WORK ITEM:
Find the word "lines" below. Copy each line that has it.

━━━━━ RECORDS SHOWN

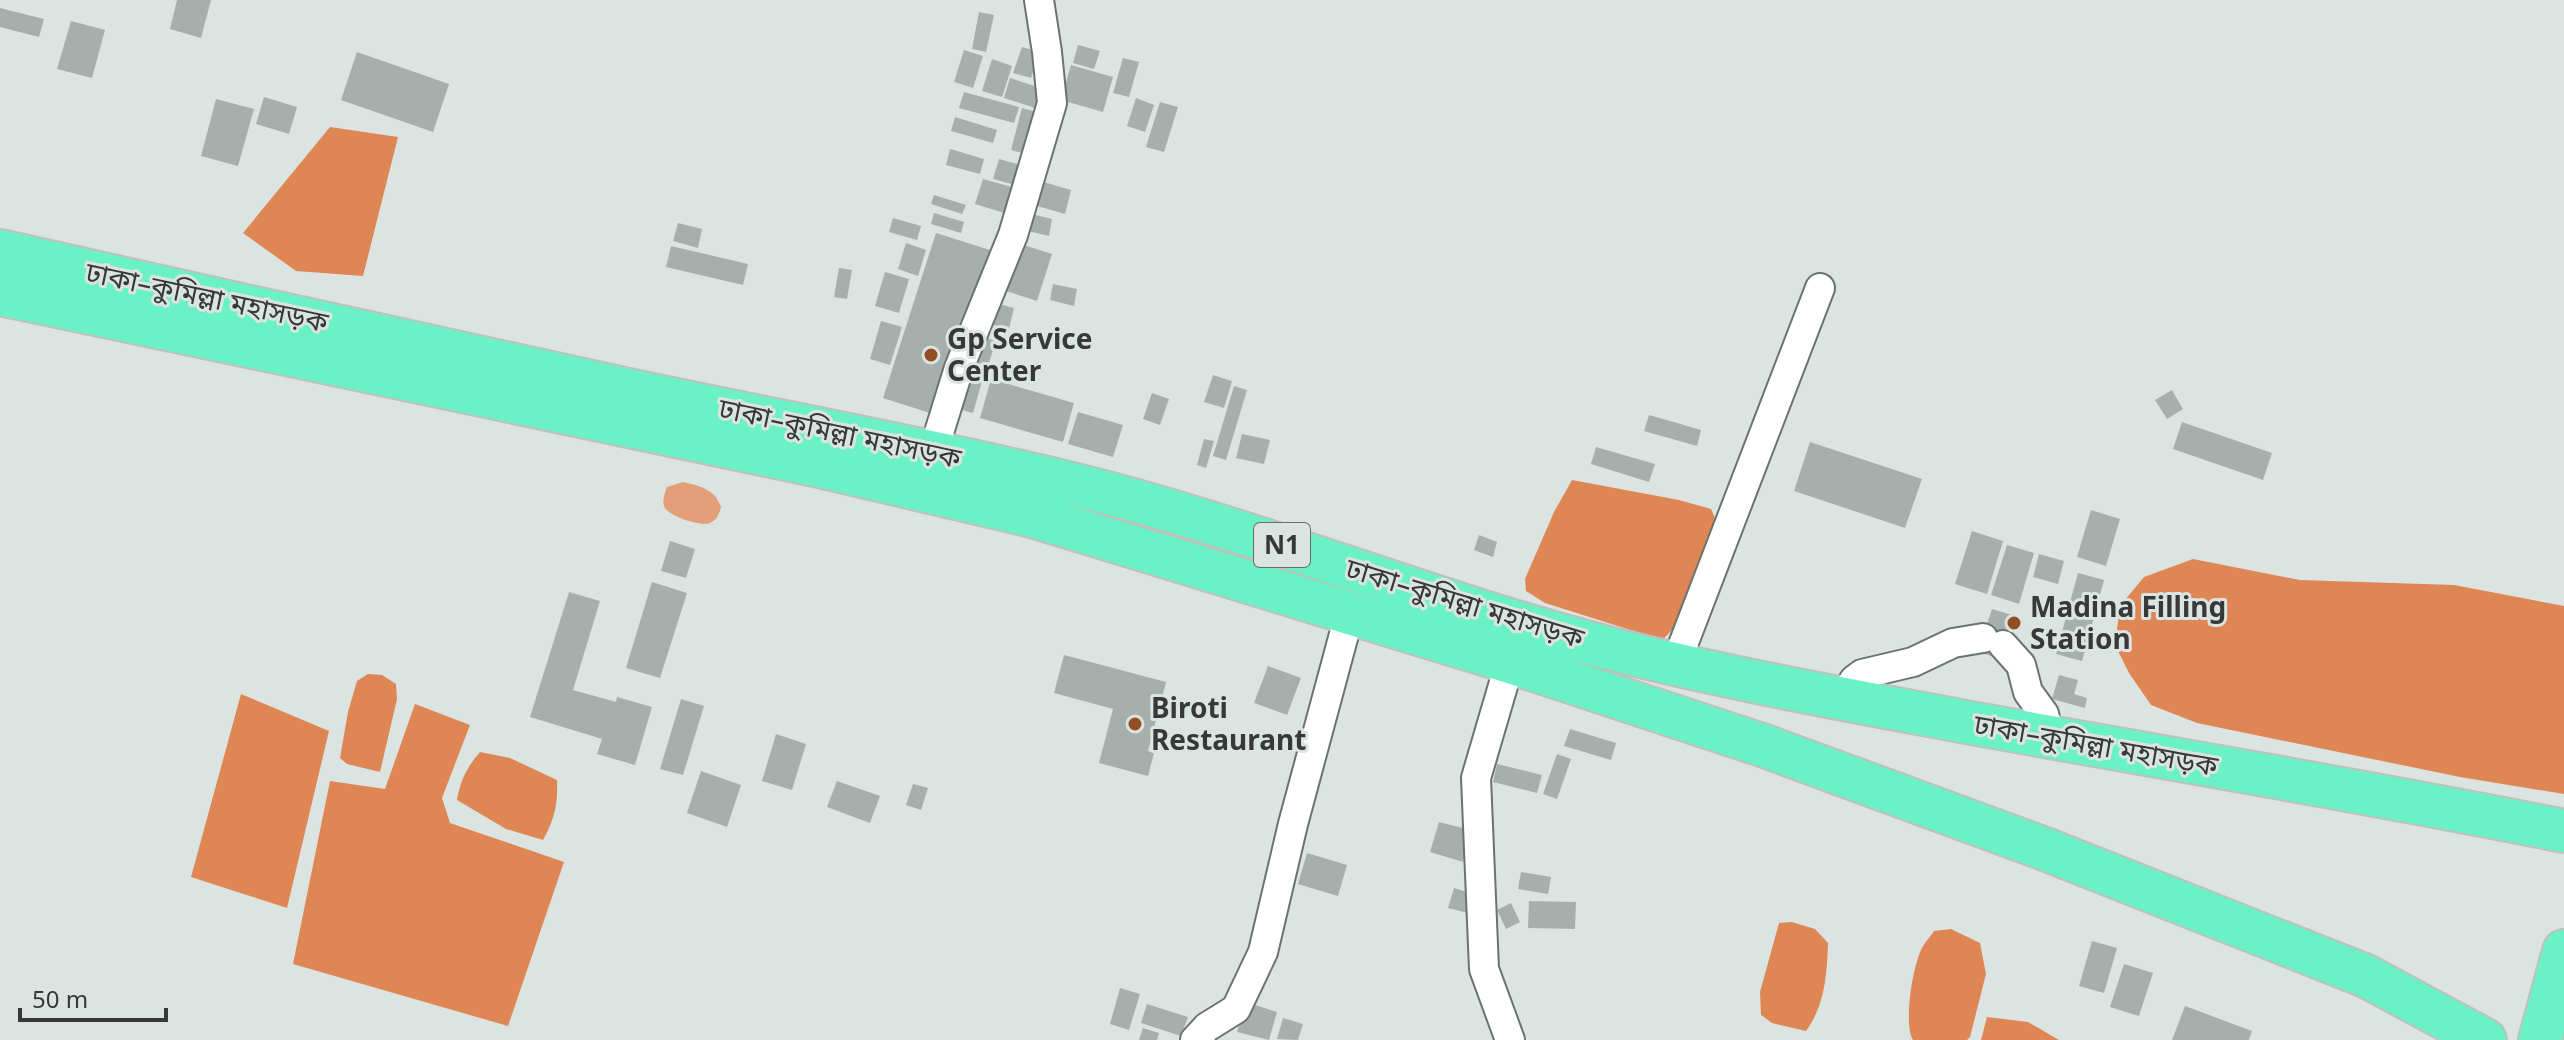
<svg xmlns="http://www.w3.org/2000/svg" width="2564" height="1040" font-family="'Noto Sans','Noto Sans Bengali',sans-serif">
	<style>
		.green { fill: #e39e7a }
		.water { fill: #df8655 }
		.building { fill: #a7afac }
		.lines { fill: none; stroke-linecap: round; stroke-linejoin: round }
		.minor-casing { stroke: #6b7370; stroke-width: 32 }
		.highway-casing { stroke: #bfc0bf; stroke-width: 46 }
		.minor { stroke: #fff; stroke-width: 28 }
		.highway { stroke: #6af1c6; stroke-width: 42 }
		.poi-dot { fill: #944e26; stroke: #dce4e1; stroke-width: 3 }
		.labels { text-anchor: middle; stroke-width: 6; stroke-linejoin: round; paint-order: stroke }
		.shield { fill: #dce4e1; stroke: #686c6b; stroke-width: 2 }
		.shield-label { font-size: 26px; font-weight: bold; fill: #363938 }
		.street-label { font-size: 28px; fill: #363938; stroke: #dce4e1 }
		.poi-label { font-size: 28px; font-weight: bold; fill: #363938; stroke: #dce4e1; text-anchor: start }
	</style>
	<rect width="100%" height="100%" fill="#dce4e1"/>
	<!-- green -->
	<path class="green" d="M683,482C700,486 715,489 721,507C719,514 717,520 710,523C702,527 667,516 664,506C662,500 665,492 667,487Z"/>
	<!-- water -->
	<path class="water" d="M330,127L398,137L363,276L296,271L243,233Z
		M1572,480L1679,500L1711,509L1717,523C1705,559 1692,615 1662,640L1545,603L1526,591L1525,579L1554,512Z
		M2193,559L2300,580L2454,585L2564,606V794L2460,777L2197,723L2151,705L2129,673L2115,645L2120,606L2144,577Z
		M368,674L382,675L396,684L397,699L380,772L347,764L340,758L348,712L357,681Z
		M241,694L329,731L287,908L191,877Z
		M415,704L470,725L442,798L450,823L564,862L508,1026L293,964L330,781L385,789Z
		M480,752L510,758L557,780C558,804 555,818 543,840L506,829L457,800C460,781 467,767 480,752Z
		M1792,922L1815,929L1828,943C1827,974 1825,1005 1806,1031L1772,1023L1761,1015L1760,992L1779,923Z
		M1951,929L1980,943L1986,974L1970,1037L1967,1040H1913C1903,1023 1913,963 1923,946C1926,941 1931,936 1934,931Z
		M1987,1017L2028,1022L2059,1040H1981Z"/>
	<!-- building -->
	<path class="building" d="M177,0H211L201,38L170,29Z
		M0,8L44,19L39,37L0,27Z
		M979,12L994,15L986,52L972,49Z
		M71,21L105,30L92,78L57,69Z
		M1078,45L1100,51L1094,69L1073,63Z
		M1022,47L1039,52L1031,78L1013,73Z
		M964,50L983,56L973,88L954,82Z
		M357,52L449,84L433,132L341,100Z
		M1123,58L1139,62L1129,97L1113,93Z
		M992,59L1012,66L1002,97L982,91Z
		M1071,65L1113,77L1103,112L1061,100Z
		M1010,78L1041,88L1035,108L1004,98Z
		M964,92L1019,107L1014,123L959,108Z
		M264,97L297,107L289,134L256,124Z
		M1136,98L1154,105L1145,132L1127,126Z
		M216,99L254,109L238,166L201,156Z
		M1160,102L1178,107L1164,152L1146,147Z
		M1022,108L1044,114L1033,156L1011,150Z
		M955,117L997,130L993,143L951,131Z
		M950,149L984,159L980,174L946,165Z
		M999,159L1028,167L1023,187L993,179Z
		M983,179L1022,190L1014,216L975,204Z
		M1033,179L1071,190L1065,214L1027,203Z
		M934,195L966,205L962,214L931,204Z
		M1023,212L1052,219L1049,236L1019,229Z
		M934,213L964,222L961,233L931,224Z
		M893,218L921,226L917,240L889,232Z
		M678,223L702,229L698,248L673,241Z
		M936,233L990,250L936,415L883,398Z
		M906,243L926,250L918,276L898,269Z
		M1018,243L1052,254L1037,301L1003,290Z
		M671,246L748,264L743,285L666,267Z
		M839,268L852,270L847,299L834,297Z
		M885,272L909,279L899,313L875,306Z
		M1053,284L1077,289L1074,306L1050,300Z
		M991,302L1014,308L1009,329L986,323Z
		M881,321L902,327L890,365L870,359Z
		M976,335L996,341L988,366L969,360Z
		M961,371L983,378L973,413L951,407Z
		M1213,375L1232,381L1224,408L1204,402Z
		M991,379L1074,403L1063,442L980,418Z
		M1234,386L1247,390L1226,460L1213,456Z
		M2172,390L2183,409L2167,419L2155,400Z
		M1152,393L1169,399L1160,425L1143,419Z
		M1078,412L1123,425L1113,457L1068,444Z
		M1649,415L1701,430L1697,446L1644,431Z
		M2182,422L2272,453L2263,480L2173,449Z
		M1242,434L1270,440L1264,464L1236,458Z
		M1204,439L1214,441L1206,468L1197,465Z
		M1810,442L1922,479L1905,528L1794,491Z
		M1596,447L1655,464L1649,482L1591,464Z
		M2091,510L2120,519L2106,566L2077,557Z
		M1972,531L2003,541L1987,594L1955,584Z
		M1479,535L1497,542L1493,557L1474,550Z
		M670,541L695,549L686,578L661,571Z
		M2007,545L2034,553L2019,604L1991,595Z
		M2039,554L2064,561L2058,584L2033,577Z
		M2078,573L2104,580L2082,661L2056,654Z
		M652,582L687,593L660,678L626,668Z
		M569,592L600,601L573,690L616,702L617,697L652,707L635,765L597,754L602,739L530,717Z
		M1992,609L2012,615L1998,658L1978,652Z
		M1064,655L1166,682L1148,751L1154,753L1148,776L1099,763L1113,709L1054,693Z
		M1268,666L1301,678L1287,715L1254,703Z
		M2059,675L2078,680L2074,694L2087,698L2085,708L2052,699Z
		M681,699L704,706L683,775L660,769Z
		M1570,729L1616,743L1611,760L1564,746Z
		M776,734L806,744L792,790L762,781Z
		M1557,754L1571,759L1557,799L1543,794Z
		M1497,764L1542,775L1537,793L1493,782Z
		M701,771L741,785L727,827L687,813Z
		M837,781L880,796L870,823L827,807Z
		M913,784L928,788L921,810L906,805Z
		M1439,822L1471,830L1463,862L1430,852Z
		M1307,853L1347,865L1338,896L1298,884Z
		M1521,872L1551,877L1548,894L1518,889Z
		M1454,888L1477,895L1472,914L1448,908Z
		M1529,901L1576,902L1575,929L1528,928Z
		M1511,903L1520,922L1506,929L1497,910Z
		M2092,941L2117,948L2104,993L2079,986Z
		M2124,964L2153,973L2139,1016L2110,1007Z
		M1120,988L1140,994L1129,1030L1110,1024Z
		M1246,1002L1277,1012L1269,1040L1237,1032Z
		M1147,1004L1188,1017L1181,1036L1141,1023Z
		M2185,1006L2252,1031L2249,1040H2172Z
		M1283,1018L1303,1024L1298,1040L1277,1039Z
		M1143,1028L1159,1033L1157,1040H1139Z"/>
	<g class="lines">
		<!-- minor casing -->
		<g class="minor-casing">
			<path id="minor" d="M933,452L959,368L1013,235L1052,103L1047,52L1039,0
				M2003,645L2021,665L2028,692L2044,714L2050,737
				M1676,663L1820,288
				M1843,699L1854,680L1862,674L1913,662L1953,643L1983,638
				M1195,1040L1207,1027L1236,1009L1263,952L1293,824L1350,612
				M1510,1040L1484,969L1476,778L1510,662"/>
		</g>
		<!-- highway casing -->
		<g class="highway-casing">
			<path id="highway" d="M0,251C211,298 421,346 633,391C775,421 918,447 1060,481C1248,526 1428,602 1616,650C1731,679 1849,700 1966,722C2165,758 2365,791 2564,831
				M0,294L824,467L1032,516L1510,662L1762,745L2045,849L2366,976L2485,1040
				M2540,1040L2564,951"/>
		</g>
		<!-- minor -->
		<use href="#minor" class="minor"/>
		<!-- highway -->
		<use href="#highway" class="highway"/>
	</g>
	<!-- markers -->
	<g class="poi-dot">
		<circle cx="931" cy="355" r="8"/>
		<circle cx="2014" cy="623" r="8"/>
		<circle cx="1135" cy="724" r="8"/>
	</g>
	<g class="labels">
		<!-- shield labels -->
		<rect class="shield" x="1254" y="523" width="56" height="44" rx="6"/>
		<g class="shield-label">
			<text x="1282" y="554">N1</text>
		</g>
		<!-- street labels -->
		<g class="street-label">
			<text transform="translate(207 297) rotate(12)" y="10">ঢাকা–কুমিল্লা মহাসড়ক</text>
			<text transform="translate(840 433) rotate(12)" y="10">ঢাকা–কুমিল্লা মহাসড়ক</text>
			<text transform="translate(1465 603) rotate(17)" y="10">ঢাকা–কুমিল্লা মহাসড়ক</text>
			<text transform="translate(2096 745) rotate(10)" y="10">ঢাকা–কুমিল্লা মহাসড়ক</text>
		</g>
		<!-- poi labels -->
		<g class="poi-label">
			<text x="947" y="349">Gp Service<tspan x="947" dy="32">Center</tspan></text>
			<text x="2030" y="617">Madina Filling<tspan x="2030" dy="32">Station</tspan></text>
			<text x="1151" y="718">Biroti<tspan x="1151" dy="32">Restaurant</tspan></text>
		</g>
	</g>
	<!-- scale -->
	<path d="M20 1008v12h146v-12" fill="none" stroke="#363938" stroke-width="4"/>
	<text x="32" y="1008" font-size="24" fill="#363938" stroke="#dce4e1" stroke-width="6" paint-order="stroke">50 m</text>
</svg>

━━━━━━━━━━

WRITTEN SOLUTION:
		.lines { fill: none; stroke-linecap: round; stroke-linejoin: round }
	<g class="lines">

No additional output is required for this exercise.